Odpowiedzi zostawiajcie w komentarzach pod tym postem (do 28.11.2020 włącznie).

Komentarze mogą pojawić się z opóźnieniem na stronie ponieważ muszę je wcześniej zatwierdzić 🙂

 

Zapraszam do zabawy i powodzenia! 🙂

 

 

P.S. Będzie mi bardzo miło jeśli polubicie Małych Czytelników na Facebooku i Instagrami🙂

 

 

 

Szczegółowy regulamin konkursu:

1. Organizatorem konkursu jest autorka bloga Mali Czytelnicy.
2. Konkurs trwa od 24.11.2020 r. do 28.11.2020 r. do godz. 23.59
3. Nagrodą w konkursie są dwie książki: Jano i Wito uczą mówić. Różowy rower Wygrywa jedna osoba.
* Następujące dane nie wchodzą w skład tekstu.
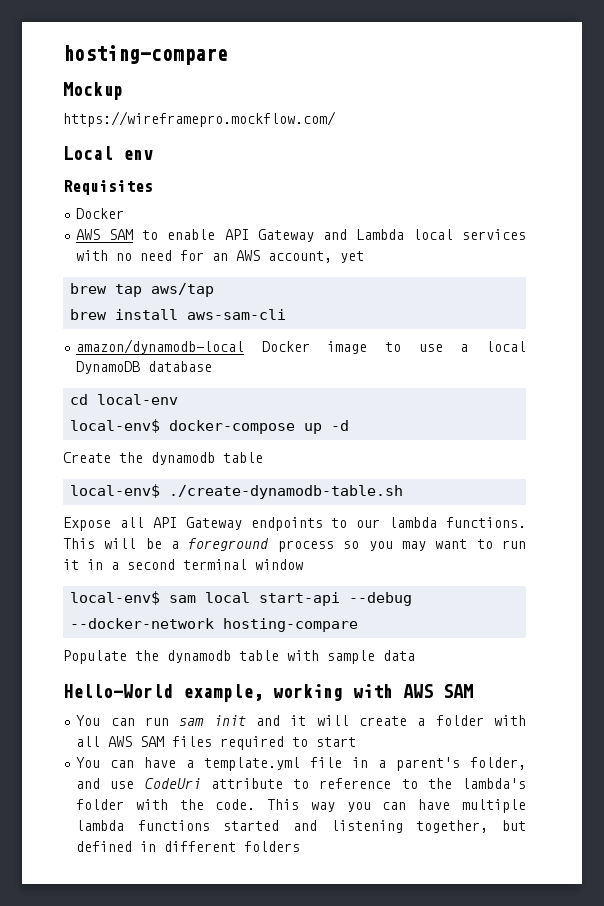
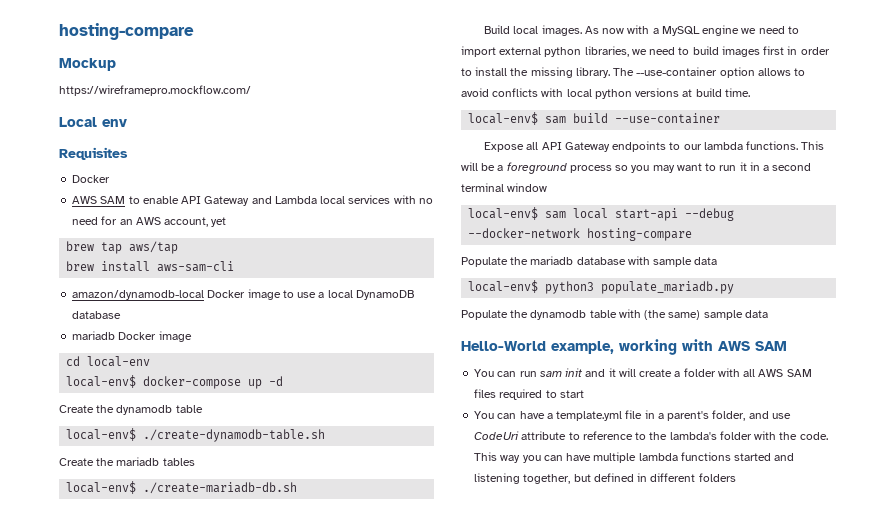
(213, 366) none -> [72,331,192,342] // mariadb Docker image
(404, 492) none -> [59,457,195,466] [66,481,298,494] [484,25,799,36] [461,46,830,57] [461,67,806,78] [461,88,750,99] [468,112,721,125] // Create the mariadb tables // local-env$ ./create-mariadb-db.sh // Build local images. As now with a MySQL engine we need to import external python libraries, we need to build images first in order to install the missing library. The --use-container option allows to avoid conflicts with local python versions at build time. // local-env$ sam build --use-container
(359, 625) none -> [461,256,718,267] [468,280,735,294] // Populate the mariadb database with sample data // local-env$ python3 populate_mariadb.py
(319, 655) none -> [644,310,701,320] (the same)

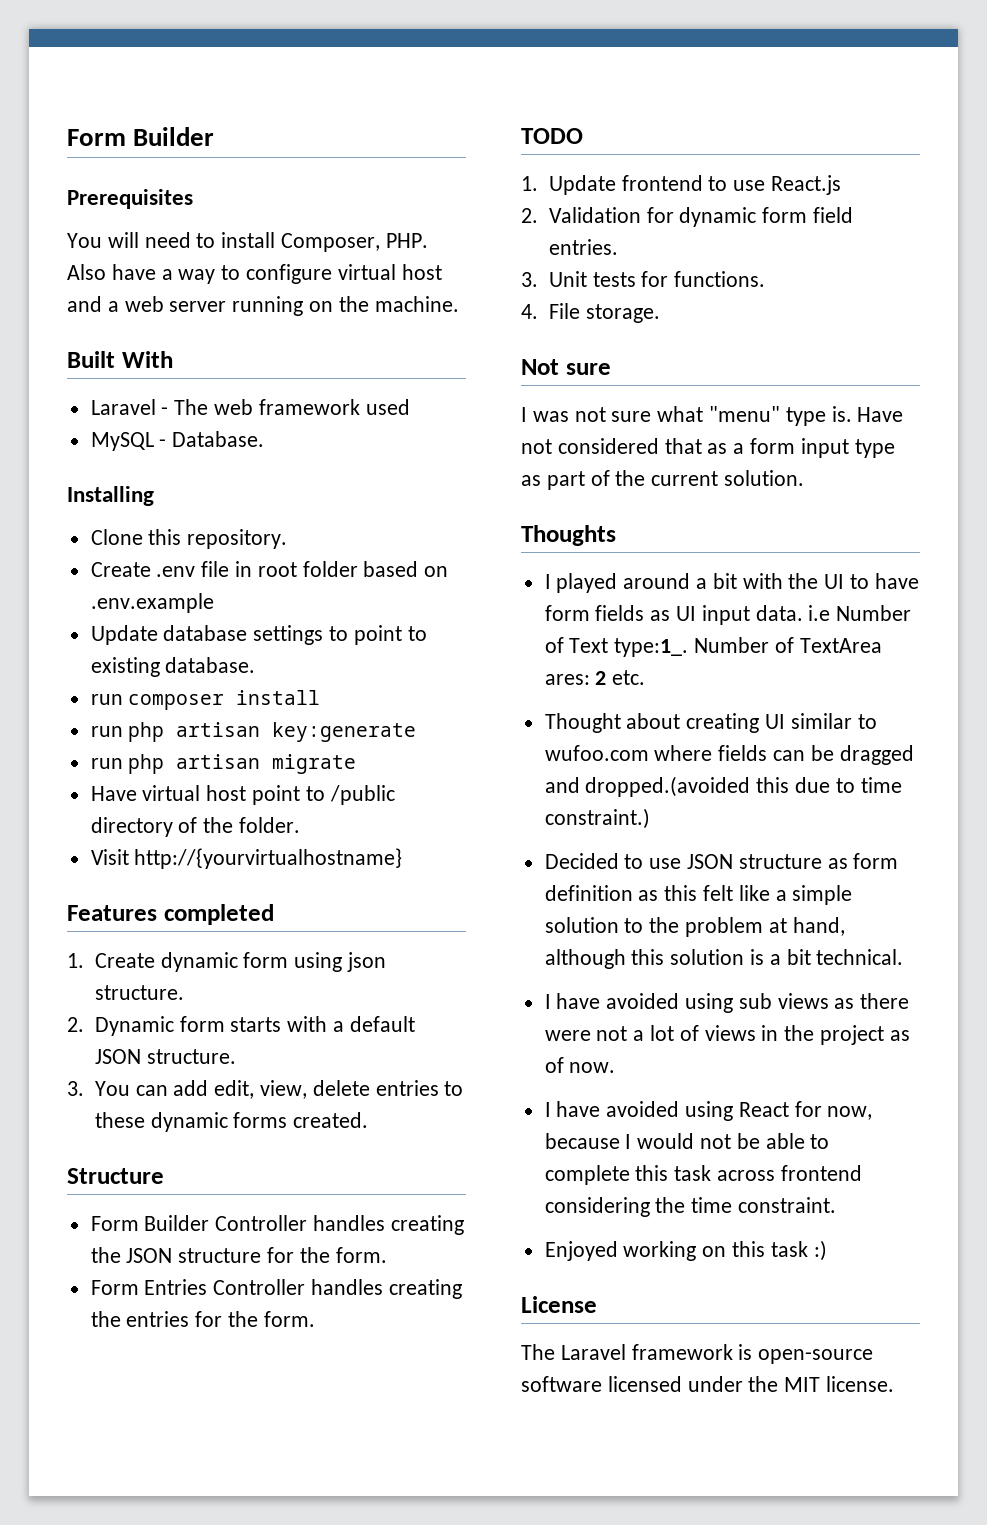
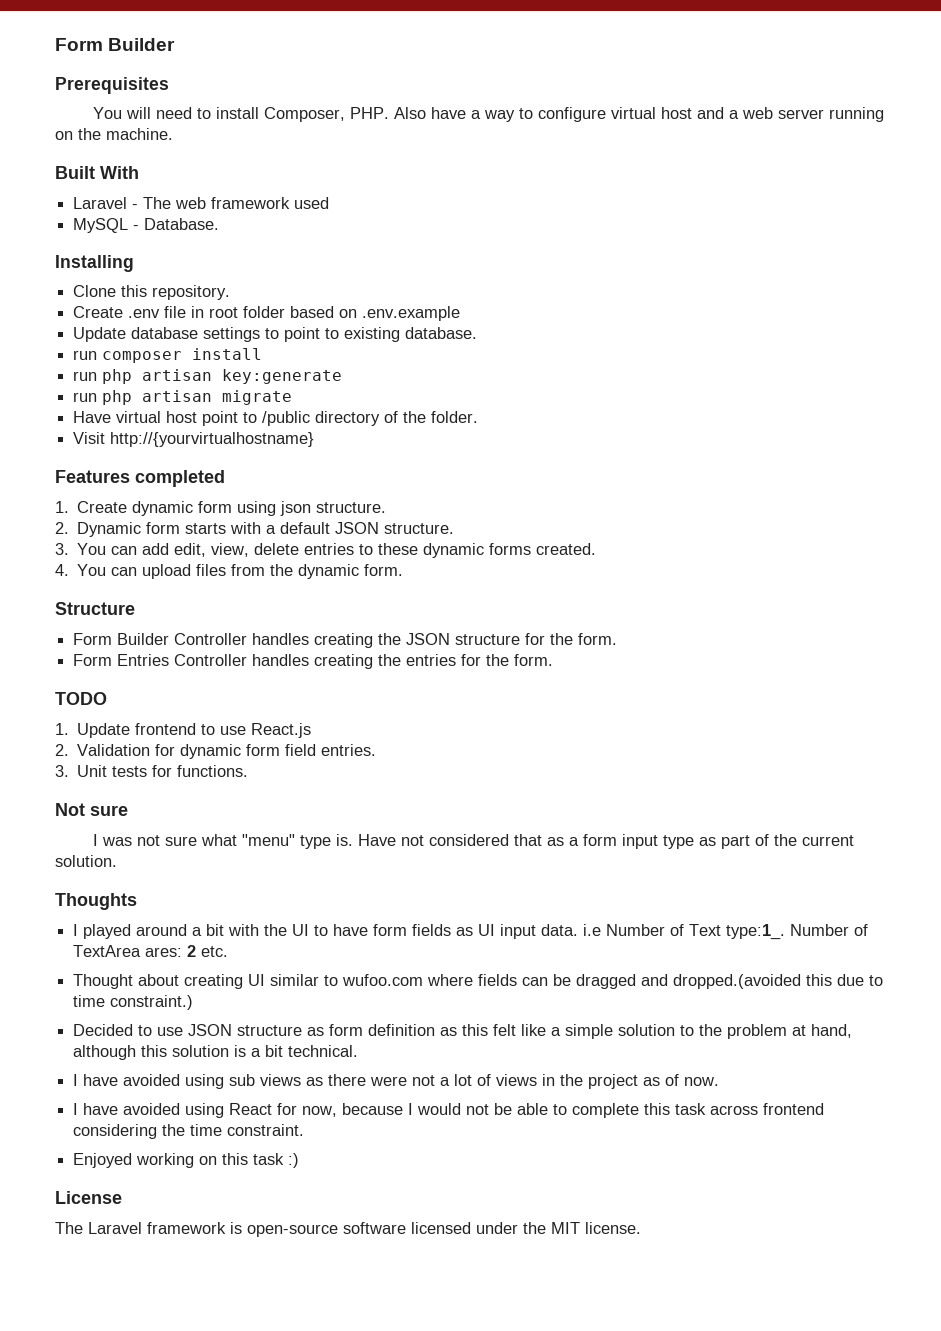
(369, 1120) none -> [55,564,404,579] // 4. You can upload files from the dynamic form.
[521,303,660,323] // 4. File storage. -> (249, 771) none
4. Zgłoszenia konkursowe zostawiacie w komentarzu pod wpisem.
5. Ogłoszenie wyników nastąpi pod zwycięskim komentarzem w ciągu 3 dni, zwycięzca ma także 3 dni na to, aby skontaktować się ze mną mailowo lub na FB Mali czytelnicy w celu podania adresu do wysyłki. Jeśli tego nie zrobi, wybiorę kolejną osobę. Książki wyślę paczkomatem.
6. Zastrzegam sobie prawo do usunięcia zgłoszenia, które narusza regulamin konkursu lub powszechnie przyjęte normy obyczajowe.
7. Dane osobowe zwycięzcy konkursu będą wykorzystane wyłącznie w zakresie niezbędnym do przeprowadzenia konkursu zgodnie z regulaminem.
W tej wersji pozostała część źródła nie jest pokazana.